La palabra ciencia se pronuncia hoy con una especie de reverencia. Se la invoca como argumento definitivo, como si lo “científicamente probado” fuera siempre sinónimo de verdad. Sin embargo, la historia nos enseña que la ciencia no es una voz divina, sino una búsqueda humana: noble, pero condicionada por intereses, contextos y poderes. La ciencia cambia, se corrige, avanza y a veces también se deja usar.
Las instituciones que gestionan el conocimiento -organismos internacionales, agencias reguladoras, grandes laboratorios o fundaciones- no son neutrales. Están formadas por personas, y dependen de presupuestos, gobiernos y empresas. Quien financia la investigación, en gran medida, orienta la agenda del descubrimiento. Por eso conviene distinguir entre la ciencia como método de búsqueda de la verdad y las instituciones que la administran, con sus inevitables sesgos y presiones.
No se trata de negar el valor de la ciencia, sino de recuperar su espíritu más noble: la observación honesta de la realidad, incluso cuando contradice intereses. Cuando la OMS cambia los parámetros del colesterol y, de un día para otro, millones de personas pasan a necesitar medicación, es legítimo preguntarse si la verdad médica ha cambiado o si lo han hecho los equilibrios económicos. Del mismo modo, cuando un diagnóstico desaparece de los manuales psiquiátricos, no siempre lo hace por haber perdido sustento empírico, sino porque el clima ideológico o cultural ha variado.
La verdadera ciencia nace de la experiencia directa, de la evidencia que se repite y se verifica. Si un fenómeno se constata en la realidad -un síntoma, un efecto, una reacción humana-, no desaparece porque no figure en un documento oficial. Los manuales no dictan lo que es verdad, solo lo que en cada época se acepta como tal. Por eso el pensamiento crítico es el mejor aliado del progreso, y la credulidad institucional, su mayor amenaza.

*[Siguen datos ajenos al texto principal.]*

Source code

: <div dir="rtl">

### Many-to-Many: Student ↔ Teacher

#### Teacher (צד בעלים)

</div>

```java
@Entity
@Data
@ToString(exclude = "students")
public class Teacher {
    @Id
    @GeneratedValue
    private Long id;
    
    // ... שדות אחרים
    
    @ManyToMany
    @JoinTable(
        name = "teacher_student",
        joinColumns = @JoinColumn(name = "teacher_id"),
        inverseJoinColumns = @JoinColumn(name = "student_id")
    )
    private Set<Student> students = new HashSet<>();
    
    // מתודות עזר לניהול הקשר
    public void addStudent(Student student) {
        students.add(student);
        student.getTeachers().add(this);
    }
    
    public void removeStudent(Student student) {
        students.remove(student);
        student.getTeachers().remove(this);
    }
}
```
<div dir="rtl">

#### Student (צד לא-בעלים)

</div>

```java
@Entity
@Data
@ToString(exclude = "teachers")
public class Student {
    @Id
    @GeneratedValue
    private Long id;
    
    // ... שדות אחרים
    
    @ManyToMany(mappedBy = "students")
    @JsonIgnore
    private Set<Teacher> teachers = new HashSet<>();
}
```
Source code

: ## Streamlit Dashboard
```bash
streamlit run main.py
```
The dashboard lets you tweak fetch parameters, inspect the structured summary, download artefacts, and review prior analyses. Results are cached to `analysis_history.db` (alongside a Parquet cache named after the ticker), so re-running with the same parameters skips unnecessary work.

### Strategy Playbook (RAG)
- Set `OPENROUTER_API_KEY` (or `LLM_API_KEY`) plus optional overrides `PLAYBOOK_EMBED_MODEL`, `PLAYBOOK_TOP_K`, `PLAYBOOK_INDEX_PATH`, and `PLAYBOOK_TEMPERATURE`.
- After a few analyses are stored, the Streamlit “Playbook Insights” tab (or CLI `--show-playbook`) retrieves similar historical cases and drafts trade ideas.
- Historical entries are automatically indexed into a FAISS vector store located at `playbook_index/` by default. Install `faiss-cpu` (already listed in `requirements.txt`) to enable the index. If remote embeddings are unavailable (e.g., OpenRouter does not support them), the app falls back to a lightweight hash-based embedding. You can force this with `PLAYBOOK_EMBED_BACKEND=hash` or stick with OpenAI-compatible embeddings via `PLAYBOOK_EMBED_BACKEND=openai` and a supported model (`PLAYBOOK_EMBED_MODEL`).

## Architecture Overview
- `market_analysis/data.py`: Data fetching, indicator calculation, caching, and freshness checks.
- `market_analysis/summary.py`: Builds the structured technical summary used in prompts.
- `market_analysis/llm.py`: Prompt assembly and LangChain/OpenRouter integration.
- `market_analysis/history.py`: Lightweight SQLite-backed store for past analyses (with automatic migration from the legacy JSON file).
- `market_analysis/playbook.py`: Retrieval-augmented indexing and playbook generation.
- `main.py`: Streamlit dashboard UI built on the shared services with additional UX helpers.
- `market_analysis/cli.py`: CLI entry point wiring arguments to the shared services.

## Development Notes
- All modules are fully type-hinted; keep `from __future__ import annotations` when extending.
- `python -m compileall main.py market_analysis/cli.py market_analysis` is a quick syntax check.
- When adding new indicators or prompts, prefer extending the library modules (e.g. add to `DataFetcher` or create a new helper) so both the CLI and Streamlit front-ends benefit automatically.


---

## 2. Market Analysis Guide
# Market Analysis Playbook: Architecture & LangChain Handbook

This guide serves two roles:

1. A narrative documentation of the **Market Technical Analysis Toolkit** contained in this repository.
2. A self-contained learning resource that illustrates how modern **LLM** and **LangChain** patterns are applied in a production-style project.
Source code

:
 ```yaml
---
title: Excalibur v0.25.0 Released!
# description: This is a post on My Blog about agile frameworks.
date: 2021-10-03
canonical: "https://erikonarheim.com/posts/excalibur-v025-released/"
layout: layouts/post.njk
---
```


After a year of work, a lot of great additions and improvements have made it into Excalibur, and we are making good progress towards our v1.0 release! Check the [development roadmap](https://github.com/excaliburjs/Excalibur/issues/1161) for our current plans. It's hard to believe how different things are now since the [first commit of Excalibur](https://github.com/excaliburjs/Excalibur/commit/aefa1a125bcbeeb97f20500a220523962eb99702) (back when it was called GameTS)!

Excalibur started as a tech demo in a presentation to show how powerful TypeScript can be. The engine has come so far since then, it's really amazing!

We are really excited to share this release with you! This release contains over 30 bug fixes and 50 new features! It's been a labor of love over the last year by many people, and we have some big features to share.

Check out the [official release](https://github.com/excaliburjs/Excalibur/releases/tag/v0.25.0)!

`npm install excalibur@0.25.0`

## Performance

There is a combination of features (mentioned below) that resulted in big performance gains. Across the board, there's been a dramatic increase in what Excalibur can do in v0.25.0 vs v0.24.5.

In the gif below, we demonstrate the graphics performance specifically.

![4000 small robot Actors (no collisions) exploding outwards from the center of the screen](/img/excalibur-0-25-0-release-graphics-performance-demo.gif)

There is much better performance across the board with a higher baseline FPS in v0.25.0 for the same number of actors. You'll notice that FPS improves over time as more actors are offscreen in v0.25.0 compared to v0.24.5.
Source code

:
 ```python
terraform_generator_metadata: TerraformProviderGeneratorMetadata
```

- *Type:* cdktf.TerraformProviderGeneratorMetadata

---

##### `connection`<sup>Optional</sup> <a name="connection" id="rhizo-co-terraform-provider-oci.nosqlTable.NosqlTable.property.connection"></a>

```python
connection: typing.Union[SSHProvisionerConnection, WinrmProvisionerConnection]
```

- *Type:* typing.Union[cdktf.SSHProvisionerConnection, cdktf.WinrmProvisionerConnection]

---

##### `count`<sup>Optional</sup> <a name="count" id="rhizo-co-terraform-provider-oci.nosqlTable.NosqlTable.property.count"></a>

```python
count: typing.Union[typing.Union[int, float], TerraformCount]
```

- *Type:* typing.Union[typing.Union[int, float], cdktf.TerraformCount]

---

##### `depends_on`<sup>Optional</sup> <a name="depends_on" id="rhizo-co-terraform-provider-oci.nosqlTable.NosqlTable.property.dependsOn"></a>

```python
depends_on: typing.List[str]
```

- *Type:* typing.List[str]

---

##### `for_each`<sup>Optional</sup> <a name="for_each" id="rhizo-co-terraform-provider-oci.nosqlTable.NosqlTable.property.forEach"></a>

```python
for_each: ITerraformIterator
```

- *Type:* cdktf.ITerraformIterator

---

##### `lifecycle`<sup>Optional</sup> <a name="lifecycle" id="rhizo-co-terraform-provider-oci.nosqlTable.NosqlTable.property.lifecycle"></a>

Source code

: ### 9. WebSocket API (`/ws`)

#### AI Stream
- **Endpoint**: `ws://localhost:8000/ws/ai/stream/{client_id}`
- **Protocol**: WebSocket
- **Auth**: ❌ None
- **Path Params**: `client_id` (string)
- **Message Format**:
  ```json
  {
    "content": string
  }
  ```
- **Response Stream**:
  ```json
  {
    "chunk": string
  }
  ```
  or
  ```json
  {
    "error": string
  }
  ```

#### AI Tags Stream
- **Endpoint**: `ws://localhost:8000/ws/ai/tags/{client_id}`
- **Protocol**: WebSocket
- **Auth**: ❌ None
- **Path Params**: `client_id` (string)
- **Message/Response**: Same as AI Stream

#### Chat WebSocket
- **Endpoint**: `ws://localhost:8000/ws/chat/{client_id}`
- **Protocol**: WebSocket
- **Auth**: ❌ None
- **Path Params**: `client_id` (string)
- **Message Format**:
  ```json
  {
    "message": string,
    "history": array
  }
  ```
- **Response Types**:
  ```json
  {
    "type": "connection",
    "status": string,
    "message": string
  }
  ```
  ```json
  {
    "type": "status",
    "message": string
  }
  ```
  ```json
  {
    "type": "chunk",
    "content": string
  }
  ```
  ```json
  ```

El riesgo está en delegar la capacidad de pensar. En creer que lo real se define en despachos o congresos, y no en la observación rigurosa y compasiva de la vida humana. En el fondo, la ciencia y la ética comparten una misma exigencia: mirar sin miedo y sin intereses. Cuando se olvida esto, el saber se convierte en herramienta de poder más que en camino de verdad. También ocurre con ciertas realidades humanas que la estadística o la ideología prefieren no mirar. Cuando una mujer atraviesa un proceso físico y emocional tan profundo como la interrupción de un embarazo, los manuales pueden discutir su nombre, pero no pueden negar la huella que deja. La ciencia honesta no debería ocultar lo que la experiencia muestra: que el cuerpo y el alma reaccionan ante toda pérdida, aunque los informes oficiales callen. La verdad no desaparece porque no figure en una clasificación, ni el sufrimiento se anula porque un comité declare que no existe.
Quizá el desafío de nuestro tiempo no sea tanto producir más conocimiento, sino aprender a distinguir entre el saber que libera y el que sirve a intereses ocultos. La verdadera ciencia no se impone: se demuestra, se contrasta y se vive. Y solo cuando se pone al servicio de la persona y de la justicia, deja de ser instrumento de poder para volver a ser camino de verdad.